Having discovered just how awful the AC ripple is on some of my 5VDC wall-adaptors, I decided to make an Arduino program to calculate the RMS AC component and DC component of an adaptor under varying current loads.
My current issue is that the Arduino (and it's ADC's and DAC's) run on 5V, so 0-5V is it's analog input and output range. Many "5V" adaptors output a little more than that (and I want to be able to test 9V and 12V adaptors as well). So, I want a way for the Arduino to attenuate the input down to something within the 0-5V range, and the only way I can think of to do this is to use the Arduino's analog voltage output (which, I realize, is just PWM digital). Hence, I need a voltage-controlled attenuator.
The application requirements are:
- It must be able to attenuate the input anywhere from a gain of 1
down to a gain of about 0.25 (to get, say, a 15V input well within
the 0-5V ADC range) - The range of controlling voltages must also
be within 0-5V. Furthermore, the range cannot be too small, since
the Arduino can only select 256 values between 0-5V. In other words,
I can't have a controlling voltage of 2.000V give me a gain of 1 and
a controlling voltage of 2.001V give me a gain of 0.25, as the
Arduino doesn't have that kind of control over its analog output. - Any attenuation needs to affect the AC and DC portions equally, or
else my ac_component/dc_component ratios will be erroneous. - I would very much like not having to supply additional voltage rails.

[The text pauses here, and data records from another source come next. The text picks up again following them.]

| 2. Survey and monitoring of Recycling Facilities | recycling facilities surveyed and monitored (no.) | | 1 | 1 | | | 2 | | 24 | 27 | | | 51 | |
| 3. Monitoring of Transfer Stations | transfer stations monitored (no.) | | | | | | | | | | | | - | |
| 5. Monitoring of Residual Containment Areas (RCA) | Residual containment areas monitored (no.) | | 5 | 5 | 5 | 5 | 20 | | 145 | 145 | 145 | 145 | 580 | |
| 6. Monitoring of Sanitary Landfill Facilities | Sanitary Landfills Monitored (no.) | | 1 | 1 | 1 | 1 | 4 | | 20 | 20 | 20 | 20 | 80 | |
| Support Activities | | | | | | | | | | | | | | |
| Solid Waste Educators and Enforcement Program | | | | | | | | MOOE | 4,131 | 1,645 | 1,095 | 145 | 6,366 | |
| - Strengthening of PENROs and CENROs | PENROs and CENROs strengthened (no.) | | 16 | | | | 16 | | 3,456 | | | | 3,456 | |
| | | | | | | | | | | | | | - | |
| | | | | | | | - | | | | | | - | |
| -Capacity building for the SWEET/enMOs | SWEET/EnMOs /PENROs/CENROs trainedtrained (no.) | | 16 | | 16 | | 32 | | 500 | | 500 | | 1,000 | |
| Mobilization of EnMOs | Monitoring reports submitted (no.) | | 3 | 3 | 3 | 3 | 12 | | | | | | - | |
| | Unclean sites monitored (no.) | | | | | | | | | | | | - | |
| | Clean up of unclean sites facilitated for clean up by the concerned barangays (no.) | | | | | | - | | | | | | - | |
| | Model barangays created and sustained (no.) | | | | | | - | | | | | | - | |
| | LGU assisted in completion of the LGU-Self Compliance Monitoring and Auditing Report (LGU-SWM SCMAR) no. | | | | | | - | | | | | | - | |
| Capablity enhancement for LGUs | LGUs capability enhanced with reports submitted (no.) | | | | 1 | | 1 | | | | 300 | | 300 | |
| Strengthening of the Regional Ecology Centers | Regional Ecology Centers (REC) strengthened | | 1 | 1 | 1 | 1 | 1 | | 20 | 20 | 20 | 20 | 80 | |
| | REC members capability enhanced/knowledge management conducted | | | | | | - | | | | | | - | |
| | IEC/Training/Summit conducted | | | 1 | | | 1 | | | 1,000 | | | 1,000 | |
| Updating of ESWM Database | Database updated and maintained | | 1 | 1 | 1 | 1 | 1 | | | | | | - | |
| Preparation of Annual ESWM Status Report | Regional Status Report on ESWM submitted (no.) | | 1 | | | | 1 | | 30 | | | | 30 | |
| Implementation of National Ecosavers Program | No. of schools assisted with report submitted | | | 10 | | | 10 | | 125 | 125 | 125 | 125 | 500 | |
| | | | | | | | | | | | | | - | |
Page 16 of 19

For example, I don't want to have to supply a +12V and -12V for a
certain op-amp. If it can all be done with a 5V rail, that's
optimal. Or, +12V will probably also be fine. - Attenuation does not need to be linear with voltage. All I'm after is being able to calculate (RMS ac_component / dc_component), and those ratios will stay the same without my knowing the exact attentuation.
- I understand that JFETs (see the schematics below) aren't all that well-suited to DC operation for thermal issues or something. Gradual drift in the attenuation is okay. My Arduino program only samples the voltages from the wall-adaptor for about 1/10 of a second. As long as the gain doesn't change appreciably over that time span, things are fine.

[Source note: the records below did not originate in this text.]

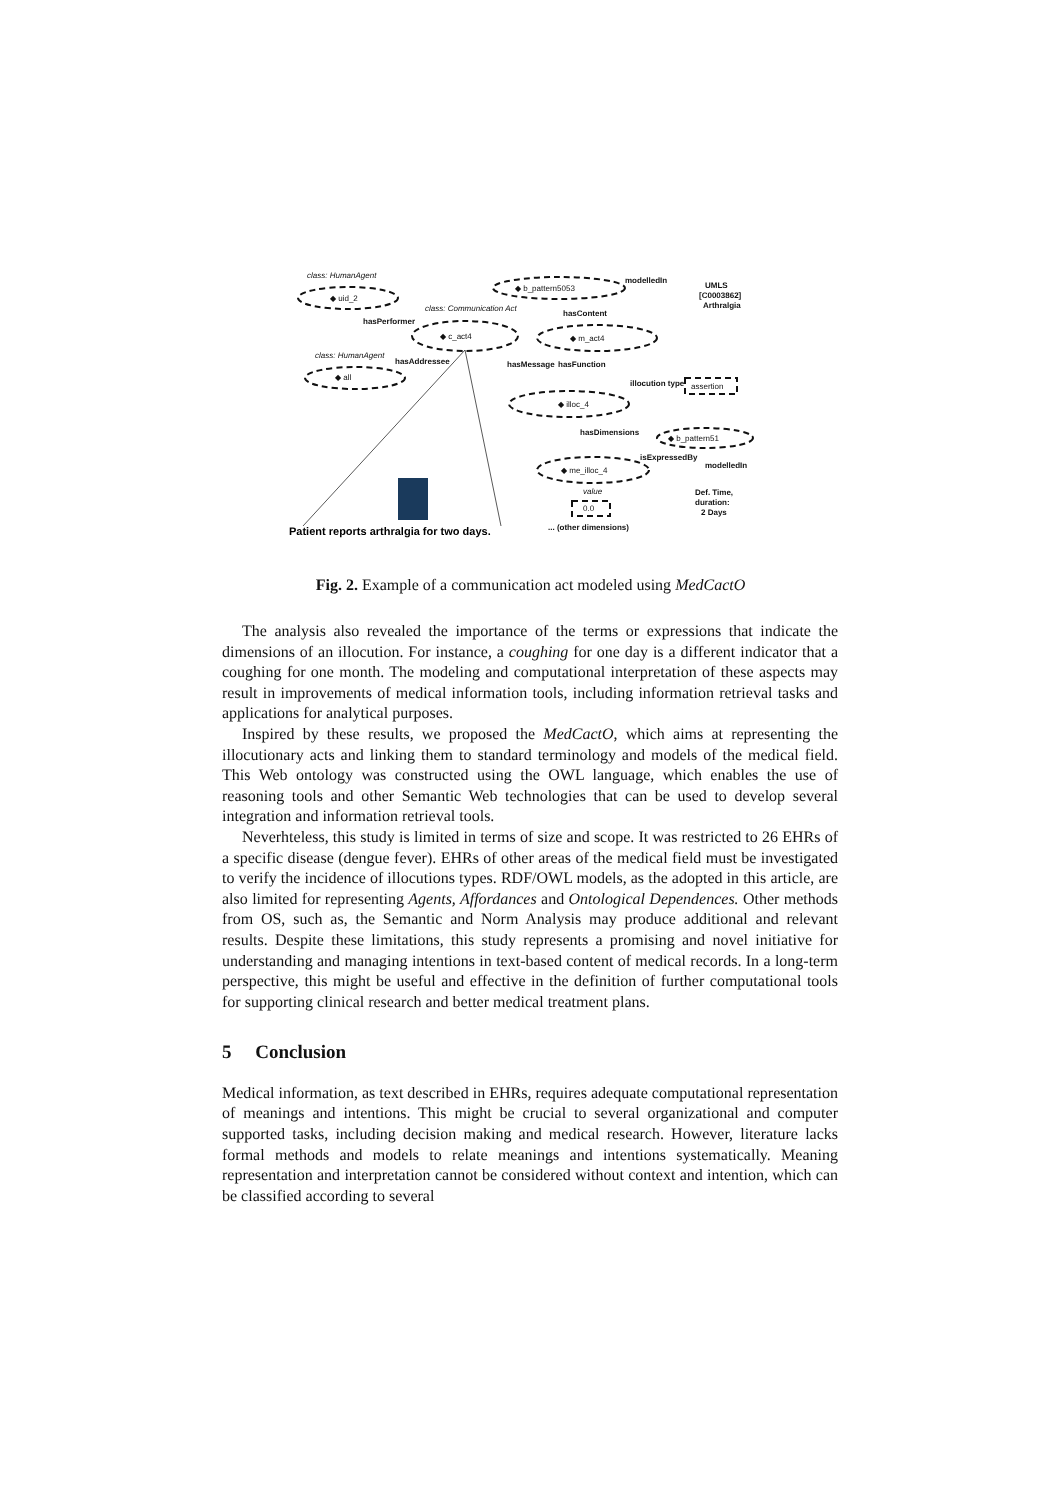class: HumanAgent
◆ uid_2
◆ b_pattern5053
modelledIn
UMLS
[C0003862]
Arthralgia
class: Communication Act
hasPerformer
hasContent
◆ c_act4
◆ m_act4
class: HumanAgent
hasAddressee
hasMessage
hasFunction
◆ all
illocution type
assertion
◆ illoc_4
hasDimensions
◆ b_pattern51
isExpressedBy
modelledIn
◆ me_illoc_4
Def. Time,
duration:
2 Days
value
0.0
... (other dimensions)
Patient reports arthralgia for two days.
Fig. 2. Example of a communication act modeled using MedCactO
The analysis also revealed the importance of the terms or expressions that indicate the dimensions of an illocution. For instance, a coughing for one day is a different indicator that a coughing for one month. The modeling and computational interpretation of these aspects may result in improvements of medical information tools, including information retrieval tasks and applications for analytical purposes.
Inspired by these results, we proposed the MedCactO, which aims at representing the illocutionary acts and linking them to standard terminology and models of the medical field. This Web ontology was constructed using the OWL language, which enables the use of reasoning tools and other Semantic Web technologies that can be used to develop several integration and information retrieval tools.
Neverhteless, this study is limited in terms of size and scope. It was restricted to 26 EHRs of a specific disease (dengue fever). EHRs of other areas of the medical field must be investigated to verify the incidence of illocutions types. RDF/OWL models, as the adopted in this article, are also limited for representing Agents, Affordances and Ontological Dependences. Other methods from OS, such as, the Semantic and Norm Analysis may produce additional and relevant results. Despite these limitations, this study represents a promising and novel initiative for understanding and managing intentions in text-based content of medical records. In a long-term perspective, this might be useful and effective in the definition of further computational tools for supporting clinical research and better medical treatment plans.
5 Conclusion
Medical information, as text described in EHRs, requires adequate computational representation of meanings and intentions. This might be crucial to several organizational and computer supported tasks, including decision making and medical research. However, literature lacks formal methods and models to relate meanings and intentions systematically. Meaning representation and interpretation cannot be considered without context and intention, which can be classified according to several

The first thing I tried was this sample which I found. It kinda did what I wanted, but it's inverting, so the output ends up being negative (and out of the 0-5V range of the Arduino).
simulate this circuit – Schematic created using CircuitLab
Then, I realized that the op-amp was probably just lowering the output impedance of the what's really just a voltage-divider with a JFET in place of one of the resistors, and I didn't need that because the Arduino has a much higher input impedance than the power-supplies I'll be testing, so I tried this …
but I'm getting something strange. It looks like the AC component is getting affected by the gain-control input voltage, but not the DC component (see requirement 3). I clearly don't understand FETs like I should. Can someone either suggest some fixes to this approach, or suggest an alternative?
Best Answer
You want to measure dc voltages up to say 15 volts and these might have 2 volts of ripple superimposed for a half guess. Your smallest dc voltage might be 3v and you think your measurement accuracy may be unduly affected at the low end, yes?
Don't worry about it - make your input suitable for top peaks of 20 volts and you'll find that with a ten bit ADC you'll be just fine. Ten bits means a resolution of 20 ish milli volts and with a smidgen of noise superimposed and several samples averaged you'll easily achieve decent accuracy. Taking two samples then averaging gives you an 11 bit number and this will be accurate to 11 bits with out of band ac noise on top.
Try looking up dithering - it's a well formulated technique that improves the resolution of 16 bit CD audio so that it sounds less grainy to the ear on quiet passages of music. You just need a little bit of out of band noise to make it work.